> [AIM OF THE EXERCISE]:
Report back every line of the entries that contains "from", exactly as written.

== Segment start ==

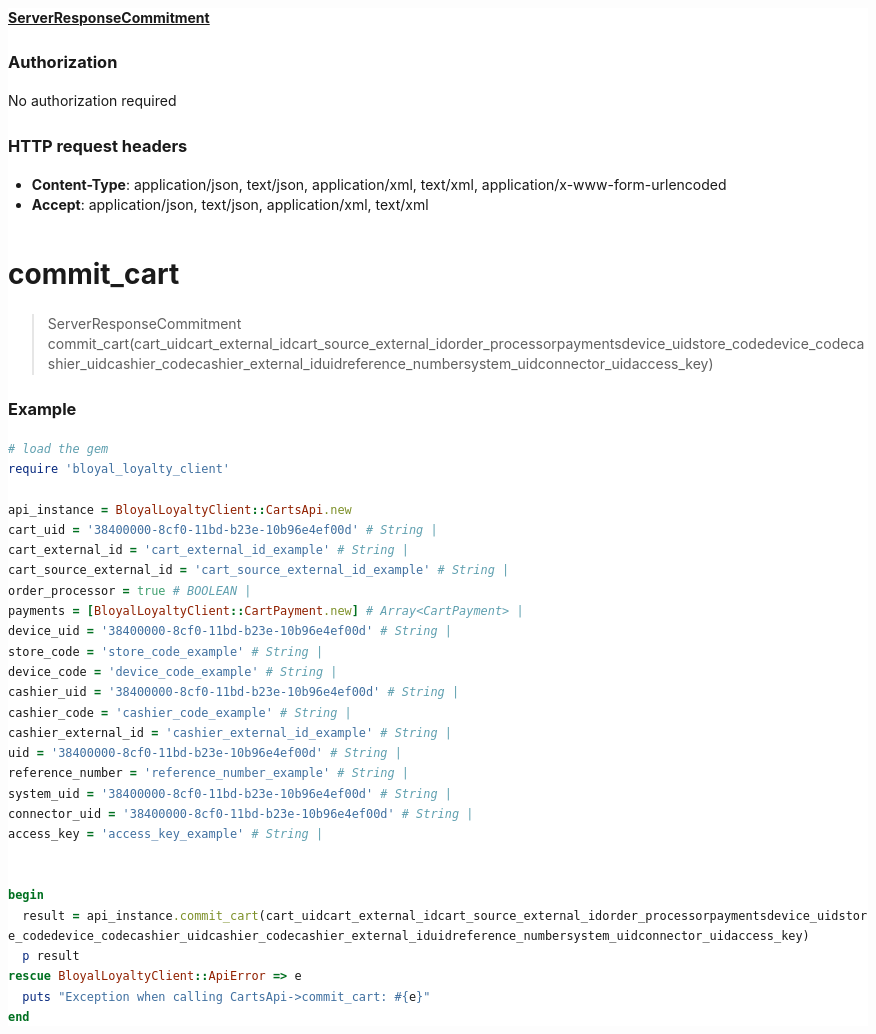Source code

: [**ServerResponseCommitment**](ServerResponseCommitment.md)

### Authorization

No authorization required

### HTTP request headers

 - **Content-Type**: application/json, text/json, application/xml, text/xml, application/x-www-form-urlencoded
 - **Accept**: application/json, text/json, application/xml, text/xml



# **commit_cart**
> ServerResponseCommitment commit_cart(cart_uidcart_external_idcart_source_external_idorder_processorpaymentsdevice_uidstore_codedevice_codecashier_uidcashier_codecashier_external_iduidreference_numbersystem_uidconnector_uidaccess_key)



### Example
```ruby
# load the gem
require 'bloyal_loyalty_client'

api_instance = BloyalLoyaltyClient::CartsApi.new
cart_uid = '38400000-8cf0-11bd-b23e-10b96e4ef00d' # String | 
cart_external_id = 'cart_external_id_example' # String | 
cart_source_external_id = 'cart_source_external_id_example' # String | 
order_processor = true # BOOLEAN | 
payments = [BloyalLoyaltyClient::CartPayment.new] # Array<CartPayment> | 
device_uid = '38400000-8cf0-11bd-b23e-10b96e4ef00d' # String | 
store_code = 'store_code_example' # String | 
device_code = 'device_code_example' # String | 
cashier_uid = '38400000-8cf0-11bd-b23e-10b96e4ef00d' # String | 
cashier_code = 'cashier_code_example' # String | 
cashier_external_id = 'cashier_external_id_example' # String | 
uid = '38400000-8cf0-11bd-b23e-10b96e4ef00d' # String | 
reference_number = 'reference_number_example' # String | 
system_uid = '38400000-8cf0-11bd-b23e-10b96e4ef00d' # String | 
connector_uid = '38400000-8cf0-11bd-b23e-10b96e4ef00d' # String | 
access_key = 'access_key_example' # String | 


begin
  result = api_instance.commit_cart(cart_uidcart_external_idcart_source_external_idorder_processorpaymentsdevice_uidstore_codedevice_codecashier_uidcashier_codecashier_external_iduidreference_numbersystem_uidconnector_uidaccess_key)
  p result
rescue BloyalLoyaltyClient::ApiError => e
  puts "Exception when calling CartsApi->commit_cart: #{e}"
end
```
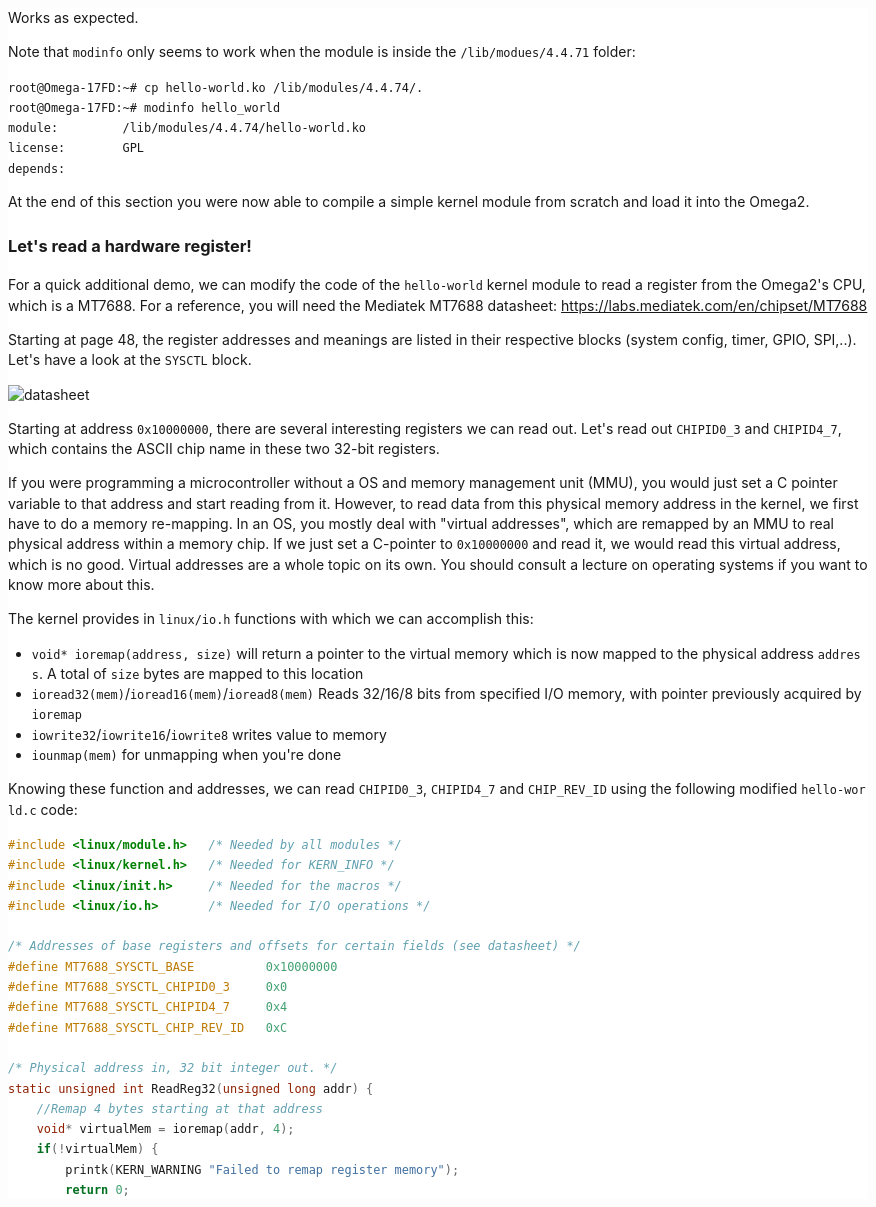 Works as expected.

Note that `modinfo` only seems to work when the module is inside the `/lib/modues/4.4.71` folder:

```sh
root@Omega-17FD:~# cp hello-world.ko /lib/modules/4.4.74/.
root@Omega-17FD:~# modinfo hello_world
module:         /lib/modules/4.4.74/hello-world.ko
license:        GPL
depends:
```

At the end of this section you were now able to compile a simple kernel module from scratch and load it into the Omega2.

### Let's read a hardware register! 

For a quick additional demo, we can modify the code of the `hello-world` kernel module to read a register from the Omega2's CPU, which is a MT7688. For a reference, you will need the Mediatek MT7688 datasheet: https://labs.mediatek.com/en/chipset/MT7688 

Starting at page 48, the register addresses and meanings are listed in their respective blocks (system config, timer, GPIO, SPI,..). Let's have a look at the `SYSCTL` block.

![datasheet](https://i.stack.imgur.com/RaWWU.png)

Starting at address `0x10000000`, there are several interesting registers we can read out. Let's read out `CHIPID0_3` and `CHIPID4_7`, which contains the ASCII chip name in these two 32-bit registers.

If you were programming a microcontroller without a OS and memory management unit (MMU), you would just set a C pointer variable to that address and start reading from it. However, to read data from this physical memory address in the kernel, we first have to do a memory re-mapping. In an OS, you mostly deal with "virtual addresses", which are remapped by an MMU to real physical address within a memory chip. If we just set a C-pointer to `0x10000000` and read it, we would read this virtual address, which is no good. Virtual addresses are a whole topic on its own. You should consult a lecture on operating systems if you want to know more about this.

The kernel provides in `linux/io.h` functions with which we can accomplish this:
* `void* ioremap(address, size)` will return a pointer to the virtual memory which is now mapped to the physical address `address`. A total of `size` bytes are mapped to this location
* `ioread32(mem)`/`ioread16(mem)`/`ioread8(mem)` Reads 32/16/8 bits from specified I/O memory, with pointer previously acquired by `ioremap`
* `iowrite32`/`iowrite16`/`iowrite8` writes value to memory
* `iounmap(mem)` for unmapping when you're done 

Knowing these function and addresses, we can read  `CHIPID0_3`,  `CHIPID4_7` and `CHIP_REV_ID` using the following modified `hello-world.c` code:

```c
#include <linux/module.h>	/* Needed by all modules */
#include <linux/kernel.h>	/* Needed for KERN_INFO */
#include <linux/init.h>		/* Needed for the macros */
#include <linux/io.h>		/* Needed for I/O operations */

/* Addresses of base registers and offsets for certain fields (see datasheet) */
#define MT7688_SYSCTL_BASE			0x10000000
#define MT7688_SYSCTL_CHIPID0_3		0x0
#define MT7688_SYSCTL_CHIPID4_7		0x4
#define MT7688_SYSCTL_CHIP_REV_ID	0xC

/* Physical address in, 32 bit integer out. */
static unsigned int ReadReg32(unsigned long addr) {
	//Remap 4 bytes starting at that address
	void* virtualMem = ioremap(addr, 4);
	if(!virtualMem) {
		printk(KERN_WARNING "Failed to remap register memory");
		return 0;
```
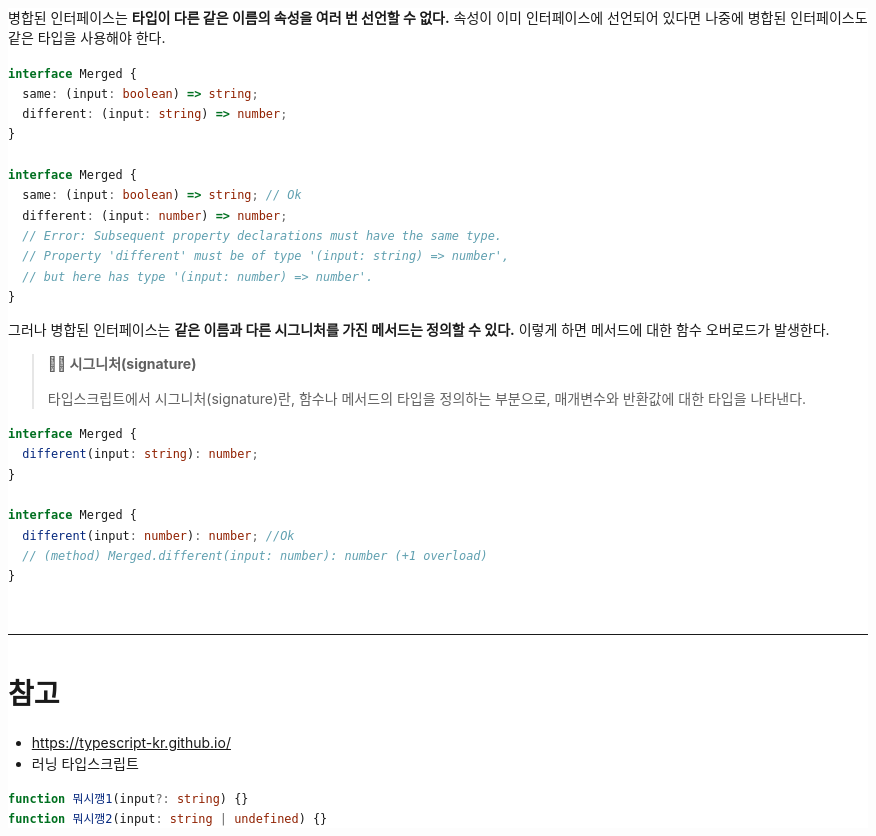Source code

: 병합된 인터페이스는 **타입이 다른 같은 이름의 속성을 여러 번 선언할 수 없다.** 속성이 이미 인터페이스에 선언되어 있다면 나중에 병합된 인터페이스도 같은 타입을 사용해야 한다.

```ts
interface Merged {
  same: (input: boolean) => string;
  different: (input: string) => number;
}

interface Merged {
  same: (input: boolean) => string; // Ok
  different: (input: number) => number;
  // Error: Subsequent property declarations must have the same type.
  // Property 'different' must be of type '(input: string) => number',
  // but here has type '(input: number) => number'.
}
```

그러나 병합된 인터페이스는 **같은 이름과 다른 시그니처를 가진 메서드는 정의할 수 있다.** 이렇게 하면 메서드에 대한 함수 오버로드가 발생한다.

> **✍🏻 시그니처(signature)**
>
> 타입스크립트에서 시그니처(signature)란, 함수나 메서드의 타입을 정의하는 부분으로, 매개변수와 반환값에 대한 타입을 나타낸다.

```ts
interface Merged {
  different(input: string): number;
}

interface Merged {
  different(input: number): number; //Ok
  // (method) Merged.different(input: number): number (+1 overload)
}
```

<br />

---

# 참고

- https://typescript-kr.github.io/
- 러닝 타입스크립트

```ts
function 뭐시깽1(input?: string) {}
function 뭐시깽2(input: string | undefined) {}
```
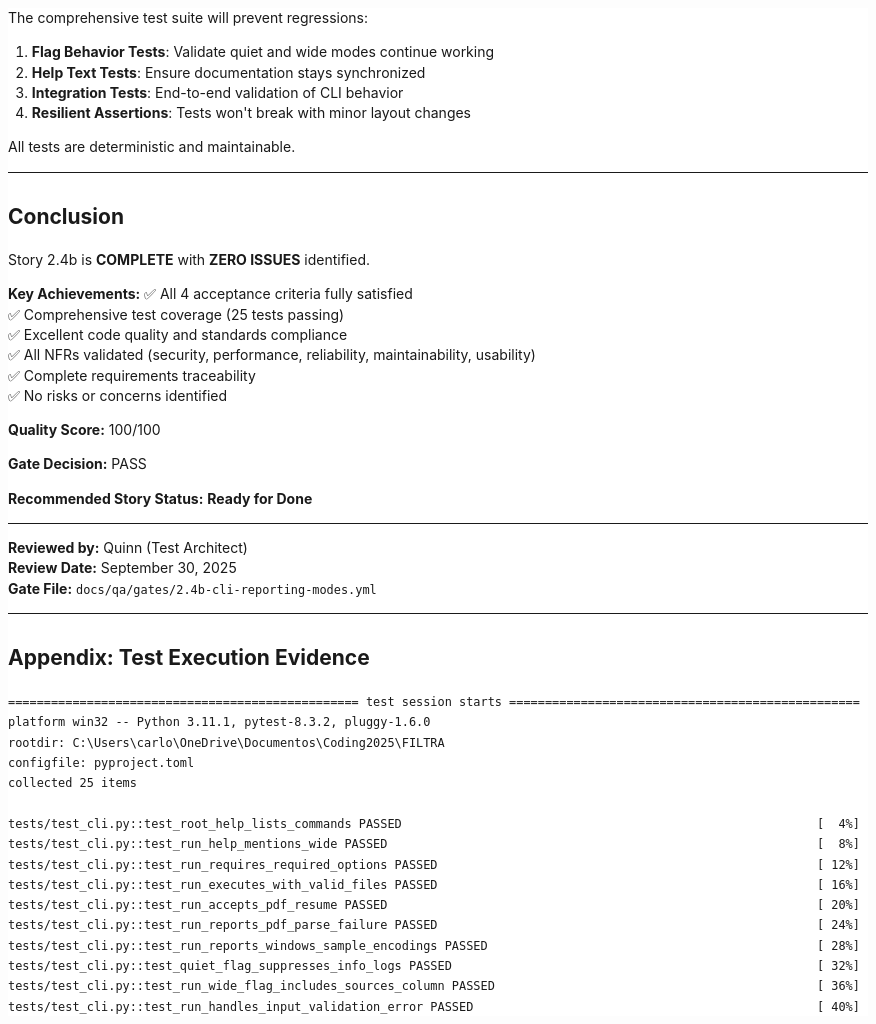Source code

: The comprehensive test suite will prevent regressions:

1. **Flag Behavior Tests**: Validate quiet and wide modes continue working
2. **Help Text Tests**: Ensure documentation stays synchronized
3. **Integration Tests**: End-to-end validation of CLI behavior
4. **Resilient Assertions**: Tests won't break with minor layout changes

All tests are deterministic and maintainable.

---

## Conclusion

Story 2.4b is **COMPLETE** with **ZERO ISSUES** identified.

**Key Achievements:**
✅ All 4 acceptance criteria fully satisfied  
✅ Comprehensive test coverage (25 tests passing)  
✅ Excellent code quality and standards compliance  
✅ All NFRs validated (security, performance, reliability, maintainability, usability)  
✅ Complete requirements traceability  
✅ No risks or concerns identified  

**Quality Score:** 100/100

**Gate Decision:** PASS

**Recommended Story Status:** **Ready for Done**

---

**Reviewed by:** Quinn (Test Architect)  
**Review Date:** September 30, 2025  
**Gate File:** `docs/qa/gates/2.4b-cli-reporting-modes.yml`

---

## Appendix: Test Execution Evidence

```
================================================= test session starts =================================================
platform win32 -- Python 3.11.1, pytest-8.3.2, pluggy-1.6.0
rootdir: C:\Users\carlo\OneDrive\Documentos\Coding2025\FILTRA
configfile: pyproject.toml
collected 25 items

tests/test_cli.py::test_root_help_lists_commands PASSED                                                          [  4%]
tests/test_cli.py::test_run_help_mentions_wide PASSED                                                            [  8%]
tests/test_cli.py::test_run_requires_required_options PASSED                                                     [ 12%]
tests/test_cli.py::test_run_executes_with_valid_files PASSED                                                     [ 16%]
tests/test_cli.py::test_run_accepts_pdf_resume PASSED                                                            [ 20%]
tests/test_cli.py::test_run_reports_pdf_parse_failure PASSED                                                     [ 24%]
tests/test_cli.py::test_run_reports_windows_sample_encodings PASSED                                              [ 28%]
tests/test_cli.py::test_quiet_flag_suppresses_info_logs PASSED                                                   [ 32%]
tests/test_cli.py::test_run_wide_flag_includes_sources_column PASSED                                             [ 36%]
tests/test_cli.py::test_run_handles_input_validation_error PASSED                                                [ 40%]
```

== Segment end ==

> [ANSWER BELOW]:
At the end of this section you were now able to compile a simple kernel module from scratch and load it into the Omega2.
For a quick additional demo, we can modify the code of the `hello-world` kernel module to read a register from the Omega2's CPU, which is a MT7688. For a reference, you will need the Mediatek MT7688 datasheet: https://labs.mediatek.com/en/chipset/MT7688 
If you were programming a microcontroller without a OS and memory management unit (MMU), you would just set a C pointer variable to that address and start reading from it. However, to read data from this physical memory address in the kernel, we first have to do a memory re-mapping. In an OS, you mostly deal with "virtual addresses", which are remapped by an MMU to real physical address within a memory chip. If we just set a C-pointer to `0x10000000` and read it, we would read this virtual address, which is no good. Virtual addresses are a whole topic on its own. You should consult a lecture on operating systems if you want to know more about this.
* `ioread32(mem)`/`ioread16(mem)`/`ioread8(mem)` Reads 32/16/8 bits from specified I/O memory, with pointer previously acquired by `ioremap`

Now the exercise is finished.